|Sunday, 4 December 2005|
Dedicated English teacher
by A. Kandappah
Wilbert Ranasinghe, a teacher in his early 40s at Ketawala Vidyalaya in rural Inguruwatha, Mawathagama is an exceptional man in this largely material society that blindly worships only 'winners' - those who accumulate big bucks - and fast. The means are often overlooked for as the saying goes "success is a great deodorant, It washes away all your past sins".
We are sadly a society where the success of men are measured only by the cold yardstick of accumulation of wealth. But there are amongst us men of greater character and integrity though less poorly endowed with material trappings.
What makes Ranasinghe different from other teachers is his inherent and passionate humanism, his dedication to equip his economically disadvantaged students with a working knowledge of the English language in a background where only Sinhala is spoken. He has taken upon himself the task of teaching English to these children of poor farmers and cultivators - as an instrument for their upward social mobility when they enter the job market.
There are about 200 children in this cramped, underprivileged school located in an almost inaccessible rural setting where students get up at dawn and walk to school in rubber slippers. The timings of the only bus from Mawathagama town to the four kilometre ride to Ketawala is not in line with school opening time and the meagre bus fare, totally out of reach for these children.
The children shyly admit they often have one square meal a day and that too "Parippu" and "Polsambole" and yet their cheerfulness and the radiance of their omnipresent smile betrays their inner dream that one day they will "make it". Though himself not an English graduate or with exceptional competence in the language, what teacher Ranasinghe has accomplished in turning these rural children to enthusiastically read, write and speak English is remarkable.
Ranasinghe arrives in school an hour ahead of opening time and leaves two after closing time to teach them English since the regular syllabus has to be covered during normal school times. That the children have gained better - than - average grasp of English-achieved with minimum tools of education available to them is not only a tribute to the dedication of their teacher but also the reality even in the harshest of conditions there remain in simple children talents within that cry out for opportunities to manifest.
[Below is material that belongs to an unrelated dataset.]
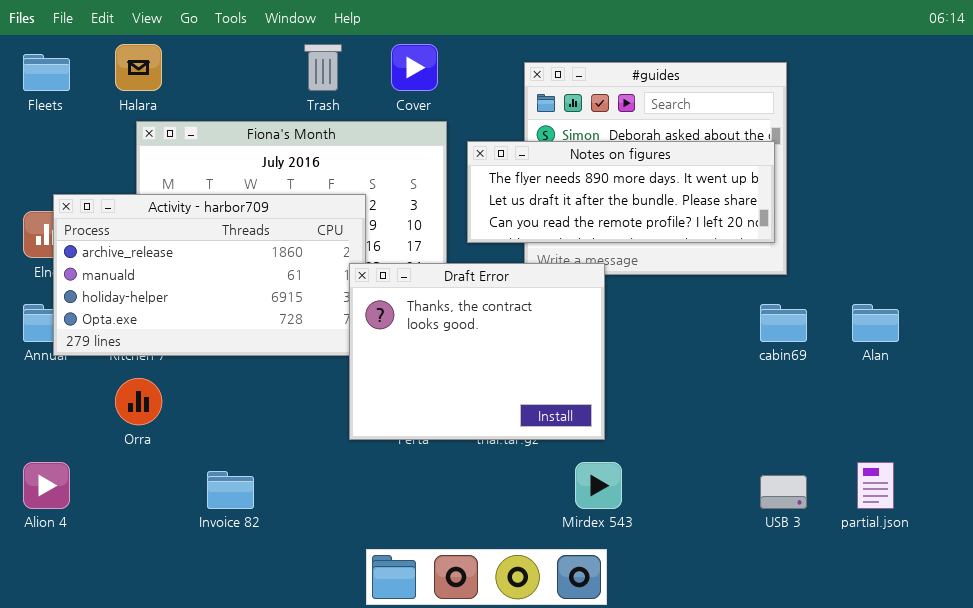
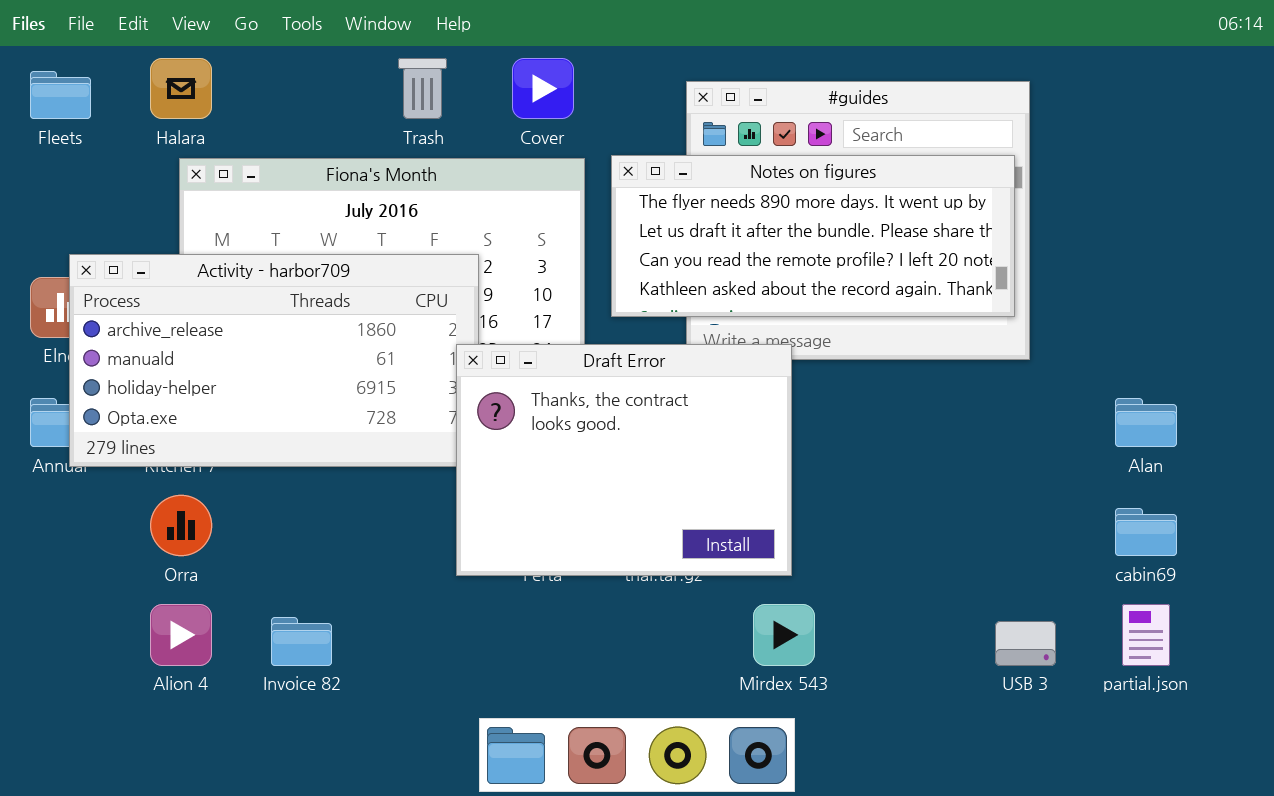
Notes on figures: [467,141,775,243] -> [611,155,1015,317], resized
cabin69: [760,304,807,342] -> [1115,508,1177,556], moved
Alion 4: [23,462,70,509] -> [150,604,212,666], moved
I learnt of this school and teacher Ranasinghe while watching TV some months ago. I got in touch with Ranasinghe and told him I have friends who might be of assistance and enquired how I can help. I was told these children go about in rubber slippers, for they do not have the means to buy shoes.
I spoke to a friend of mine - one on of Sri Lanka 's largest makers of shoes. He kindly consented to donate the 200 pairs of good quality leather shoes.
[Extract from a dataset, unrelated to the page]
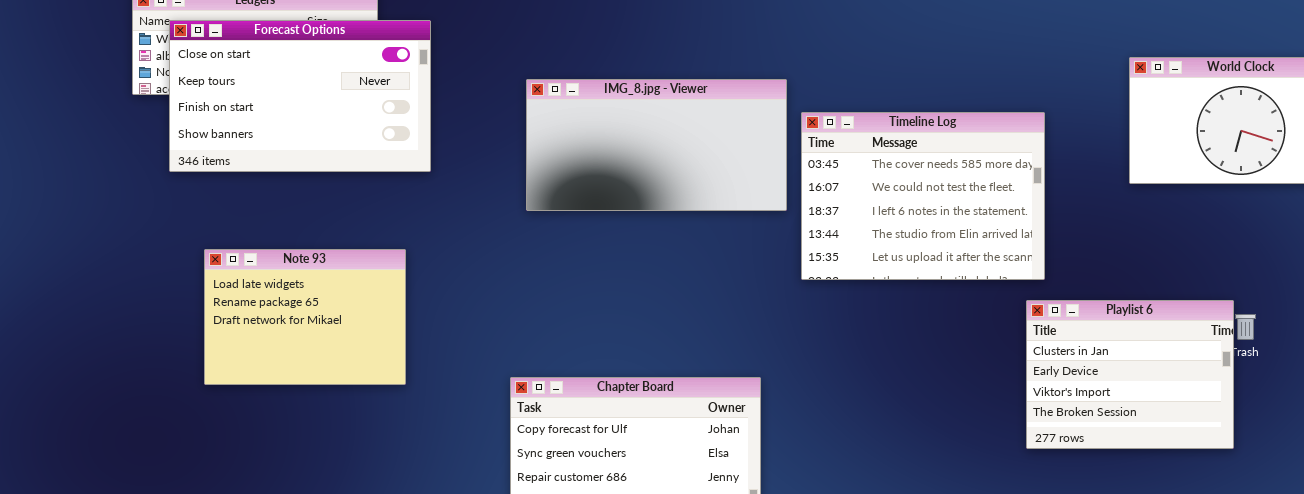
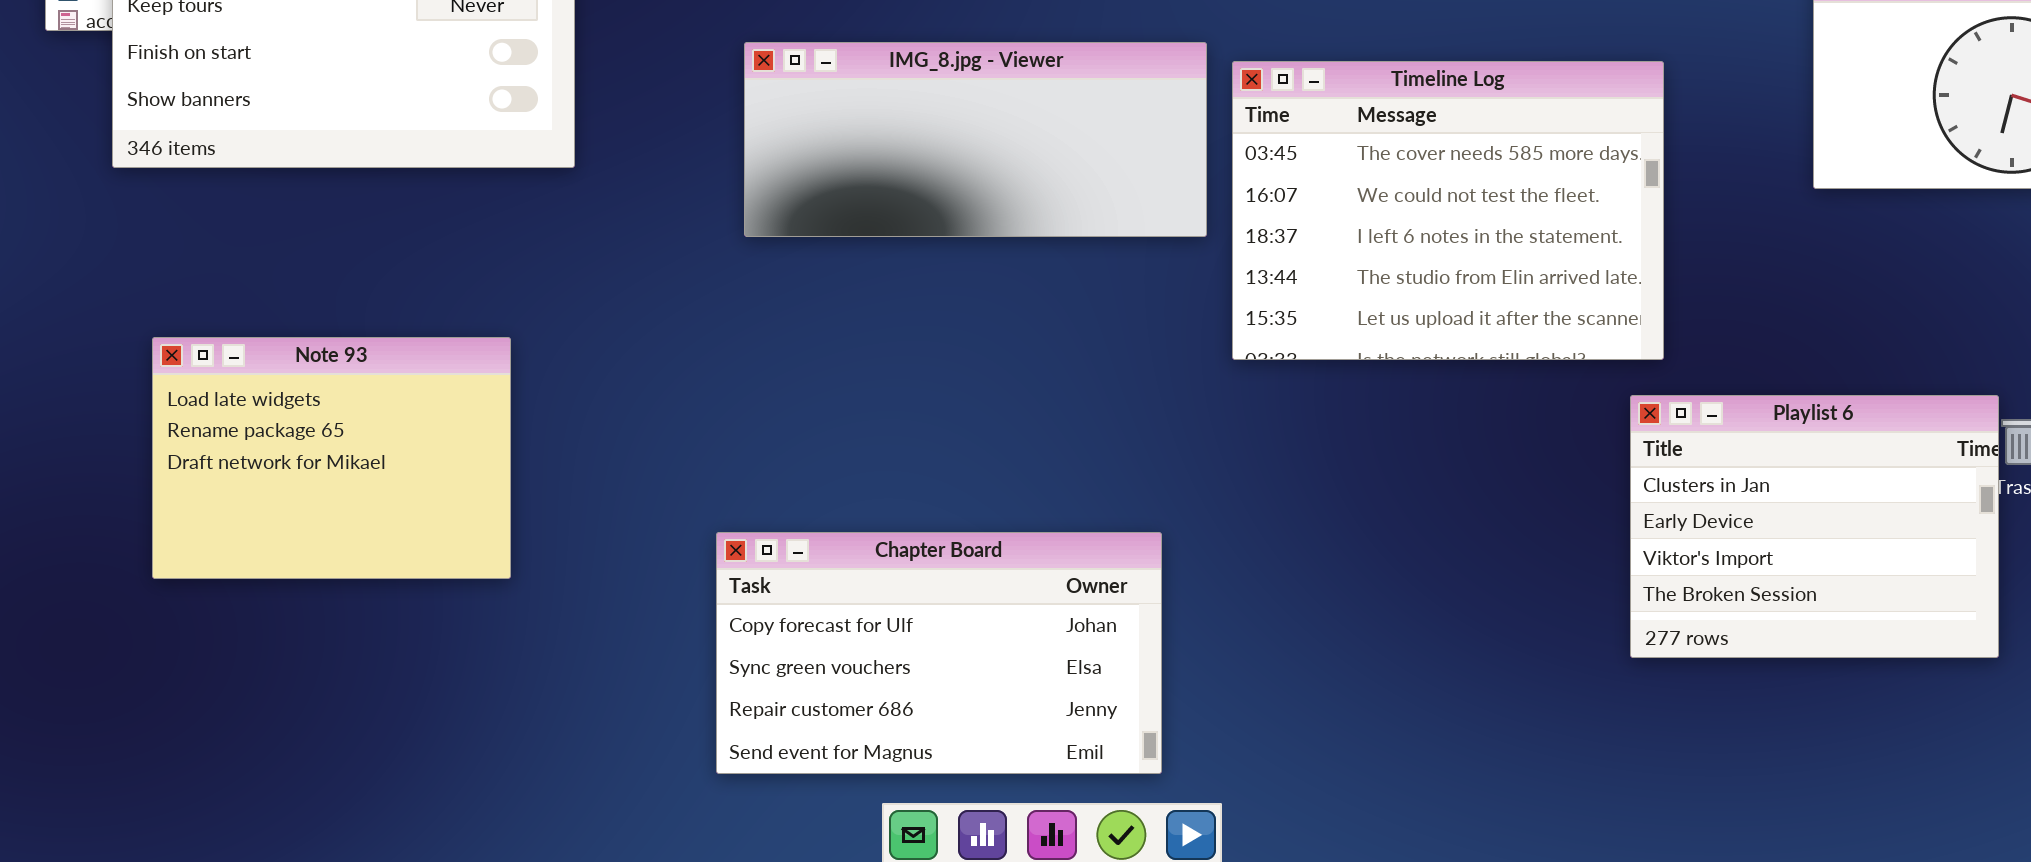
IMG_8.jpg - Viewer: [526,79,787,211] -> [744,42,1207,237], resized
Note 93: [204,249,406,385] -> [152,337,511,579], moved

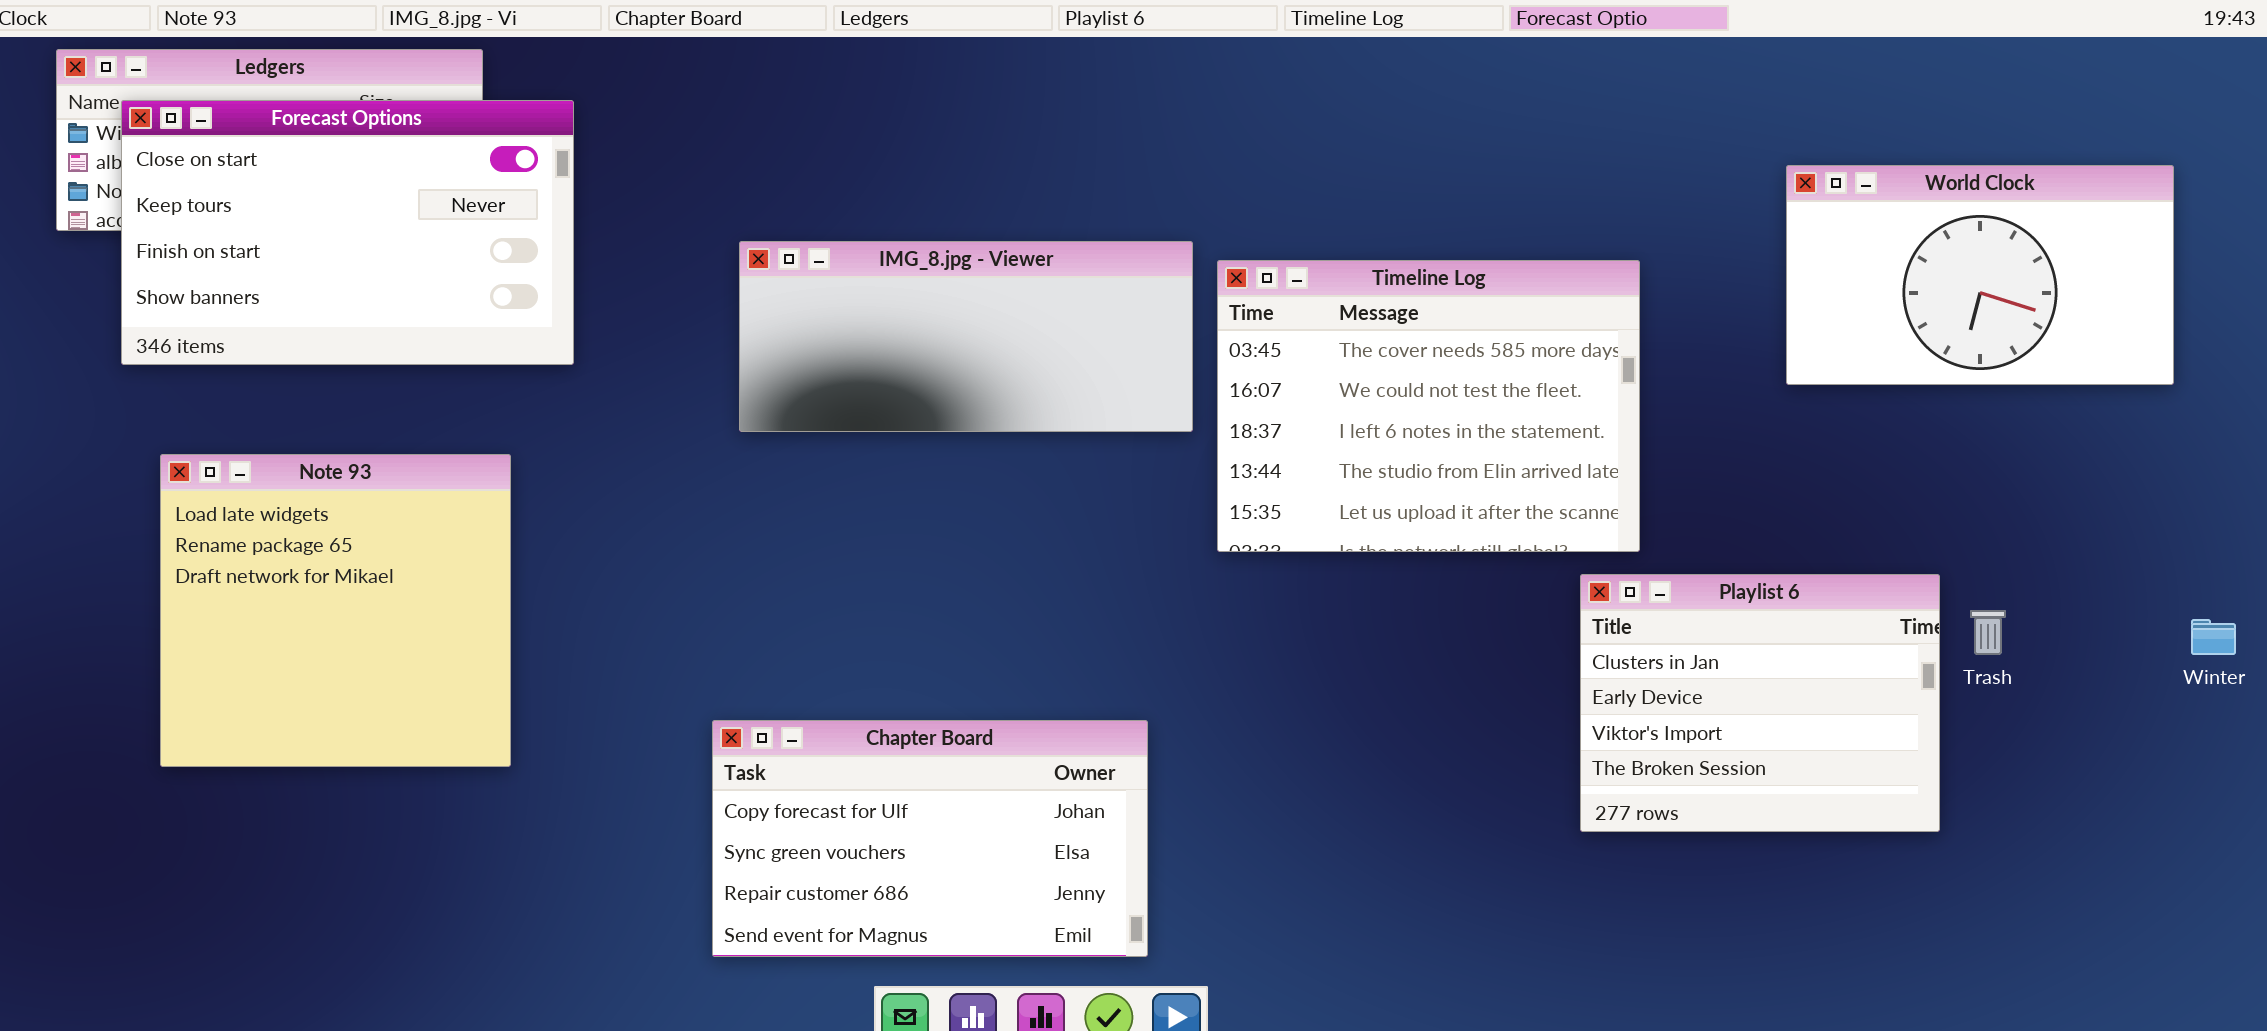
Note 93: [152,337,511,579] -> [160,454,511,767], resized
Playlist 6: [1630,395,1999,658] -> [1580,574,1940,832], moved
Other friends gladly gifted chocolates, biscuits and other sweets. I visited the school a few week ago joined by two friends who shared my thoughts to be of assistance to these children. One a well-known medical man identified with public health and the other, a successful Colombo businessman.
Another friend, a former Vice Chancellor and a former Minister of Education, who was keen to join us called it off at the last moment since he contacted a bad bout of influenza.
The Principal K. Wimaladeva, teacher Ranasinghe and the Divisional Director of Education, Mawathagama D. C. Ranasinghe were there to receive us extending typical rural hospitality, with the children singing the national Anthem and the School song unfurling the National flag and the School flag. They were keen we speak to the children in English.
We did and were impressed by the knowledge of English they have acquired conditions of clear handicap. We have no doubt at all, of given the right facilities and opportunity, these children will match the best in the more developed areas. We took along with us a little girl of eight - a winner of the Trinity College English of Speech and a student of a leading International School to interact with these children.
The Ketawala children grilled her in English and one girl asked her in perfect English "What language do you speak with your parents at home?" The Colombo girl replied "Mostly in English" and the Ketawala children giggled - obviously meaning "There you are".
The school had arranged for two girls, aged 11 and 13, to make brief impromptu speeches for us. They did well.
That the children of Ketawala have accomplished much sans the disadvantage of conversing with their parents in English and lacking an enabling environment was quite obvious but, nevertheless, what they have accomplished is encouraging.
If the excellent example set by this simple but dedicated English teacher in far away Ketawala inspires other under-developed areas, there is little doubt, like the children at Ketawala, if given the right opportunities, there can be thousands of children the quality of whose simple lives can change substantially if they secure a working knowledge of English initially, as a key to increasing their chances of a better job or better higher educational opportunities.
Already a leading Rotary Club in Colombo has expressed interest to see in what way they can help these children realize their dream of securing competence in English. I am also confident there are many others keen to assist talented children in under-developed areas to improve their lot.
The Ministry and Department of Education should look into this matter and offer necessary encouragement to the Principal and the English teacher referred to in a focused campaign to improve English at the national level.